When I was growing up, I never played sports like a lot of my friends did. While a lot of the other girls joined basketball or softball, I’d prefer to read and learn. I liked Barbies, and I also liked Legos, but I never so much as threw a dodgeball outside of a gym class.
When I got older, I got way more girly, and grew a deep, abiding love for all things flowery, feminine, and delicate. I still didn’t play sports, didn’t watch sports, and hardly did any physical activity that didn’t involve running after an ice cream truck. I’m just not a sporty girl.
I have never stepped foot inside a gym. I don’t own a pair of sneakers other than the ones I wore as a waitress. Having my hair in a ponytail is uncomfortable, and workout clothes are far too ugly for me to bear. I am, in the most accurate sense of the word, a girly-girl.
I like dresses with floral prints on them, I like curling my hair and wearing makeup. I would rather sit and eat at an awesome restaurant four nights a week and eat my weight in pizza than jog around the block. Soul Cycle sounds like hell to me, and I don’t have to apologize for any of that. And I won’t.
All my life, or at least for as long as I can remember, I have been teased for my girliness. In my all-girls school, appearances didn’t matter so much, but while my peers and friends came to school with messy buns and scrubbed faces, I took pleasure in dolling myself up for the day, makeup and hair done. I got a lot of weird looks for that, and girls asking me why I bothered. Who was I trying to impress? I rolled my eyes and thought, “This is just who I am.”
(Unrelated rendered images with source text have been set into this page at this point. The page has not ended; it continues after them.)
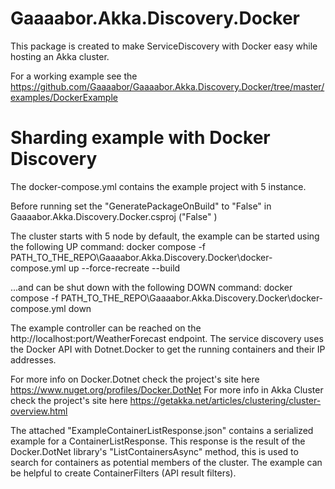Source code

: # Gaaaabor.Akka.Discovery.Docker

This package is created to make ServiceDiscovery with Docker easy while hosting an Akka cluster.

For a working example see the https://github.com/Gaaaabor/Gaaaabor.Akka.Discovery.Docker/tree/master/examples/DockerExample

# Sharding example with Docker Discovery

The docker-compose.yml contains the example project with 5 instance.

Before running set the "GeneratePackageOnBuild" to "False" in Gaaaabor.Akka.Discovery.Docker.csproj ("<GeneratePackageOnBuild>False</GeneratePackageOnBuild>" )

The cluster starts with 5 node by default, the example can be started using the following UP command:
docker compose -f PATH_TO_THE_REPO\Gaaaabor.Akka.Discovery.Docker\docker-compose.yml up --force-recreate --build

...and can be shut down with the following DOWN command:
docker compose -f PATH_TO_THE_REPO\Gaaaabor.Akka.Discovery.Docker\docker-compose.yml down

The example controller can be reached on the http://localhost:port/WeatherForecast endpoint.
The service discovery uses the Docker API with Dotnet.Docker to get the running containers and their IP addresses.

For more info on Docker.Dotnet check the project's site here https://www.nuget.org/profiles/Docker.DotNet
For more info in Akka Cluster check the project's site here https://getakka.net/articles/clustering/cluster-overview.html

The attached "ExampleContainerListResponse.json" contains a serialized example for a ContainerListResponse.
This response is the result of the Docker.DotNet library's "ListContainersAsync" method, this is used to search for containers as potential members of the cluster.
The example can be helpful to create ContainerFilters (API result filters).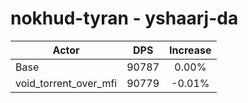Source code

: # nokhud-tyran - yshaarj-da
| Actor | DPS | Increase |
|---|:---:|:---:|
|Base|90787|0.00%|
|void_torrent_over_mfi|90779|-0.01%|
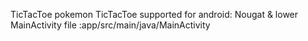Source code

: TicTacToe
pokemon TicTacToe supported for android: Nougat & lower
MainActivity file :app/src/main/java/MainActivity
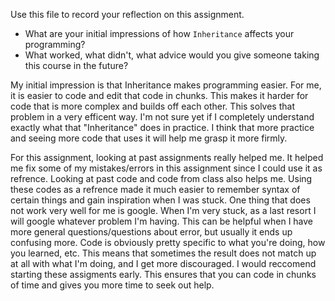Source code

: Use this file to record your reflection on this assignment.

- What are your initial impressions of how `Inheritance` affects your programming?
- What worked, what didn't, what advice would you give someone taking this course in the future?

My initial impression is that Inheritance makes programming easier. For me, it is easier to code and edit that code in chunks. This makes it harder for code that is more complex and builds off each other. This solves that problem in a very efficent way. I'm not sure yet if I completely understand exactly what that "Inheritance" does in practice. I think that more practice and seeing more code that uses it will help me grasp it more firmly. 

For this assignment, looking at past assignments really helped me. It helped me fix some of my mistakes/errors in this assignment since I could use it as refrence. Looking at past code and code from class also helps me. Using these codes as a refrence made it much easier to remember syntax of certain things and gain inspiration when I was stuck. One thing that does not work very well for me is google. When I'm very stuck, as a last resort I will google whatever problem I'm having. This can be helpful when I have more general questions/questions about error, but usually it ends up confusing more. Code is obviously pretty specific to what you're doing, how you learned, etc. This means that sometimes the result does not match up at all with what I'm doing, and I get more discouraged. I would reccomend starting these assigments early. This ensures that you can code in chunks of time and gives you more time to seek out help.  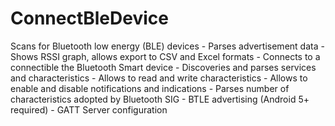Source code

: # ConnectBleDevice
Scans for Bluetooth low energy (BLE) devices - Parses advertisement data - 
Shows RSSI graph, allows export to CSV and Excel formats - 
Connects to a connectible the Bluetooth Smart device - 
Discoveries and parses services and characteristics - 
Allows to read and write characteristics - 
Allows to enable and disable notifications and indications - 
Parses number of characteristics adopted by Bluetooth SIG -
BTLE advertising (Android 5+ required) - 
GATT Server configuration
I will never be a sporty girl, and here’s what I want you to know:
You’re not better than me because you jog
Sure, I should probably do some exercise so that I don’t have heart disease at age 53. That I’m aware of. But that’s my business, not yours. I’ve had people laugh at me for not knowing (or caring) what pilates is, or for not wanting to go running at 5 a.m. They say, “You’re such a girly girl” as if it were the highest insult.
Not wearing makeup is not a badge of honor
If you’re a woman and you hate makeup, then you don’t have to wear it. If you’re a woman and you look down on other women who wear makeup, then you’re wrong. I have never felt oppressed because I love makeup; on the contrary, in my case, wearing makeup makes me feel pretty and powerful. On the other hand, I feel fully comfortable going without it.
But even if I didn’t, eschewing makeup still doesn’t make you better than me. Makeup-shaming women is just another way of telling them how they should live their lives, which is inherently wrong. No one has the right to tell me what choices I should make and how to express myself. Just because you’ve decided to go makeup-free doesn’t mean you’re superior to me.
Your condescension speaks more about your personality than mine.
My girly interests and preference for heels doesn’t mean I’m not a bad*ss
No one has said it better than Zooey Deschanel’s character on New Girl. Basically, Zooey’s character Jess has my problem: that another woman is looking down on her because she’s girly and expresses herself with glitter and bows. Jess doesn’t back down, asserting herself and defending her interests:
I brake for birds. I rock a lot of polka dots. I have touched glitter in the last 24 hours. I spend my entire day talking to children. I’m sorry that I don’t talk like Murphy Brown. And I hate your pants suit. I wish it had ribbons on it or something just to make it slightly cuter but that doesn’t mean I’m not smart and tough and strong.
Also, I can walk better and for a longer time in heels than most people, and that’s an accomplishment I am appropriately proud of.
You’re not allowed to shame me for liking what I like, and vice versa
I have never made fun of another girl or woman for having different interests than mine. Why is femininity still seen as a weakness, even by other women? Why are floral dresses inferior to jogging clothes?
Answer: they’re not. But unfortunately, there is still a stigma associated with girliness, that it’s weak and inferior to any kind of masculinity, i.e. athleticism.
If your passion is running, sports, and being the best athlete, then that’s wonderful and I am proud of you and will support you in your passion. But I expect the same respect for me, for being the opposite.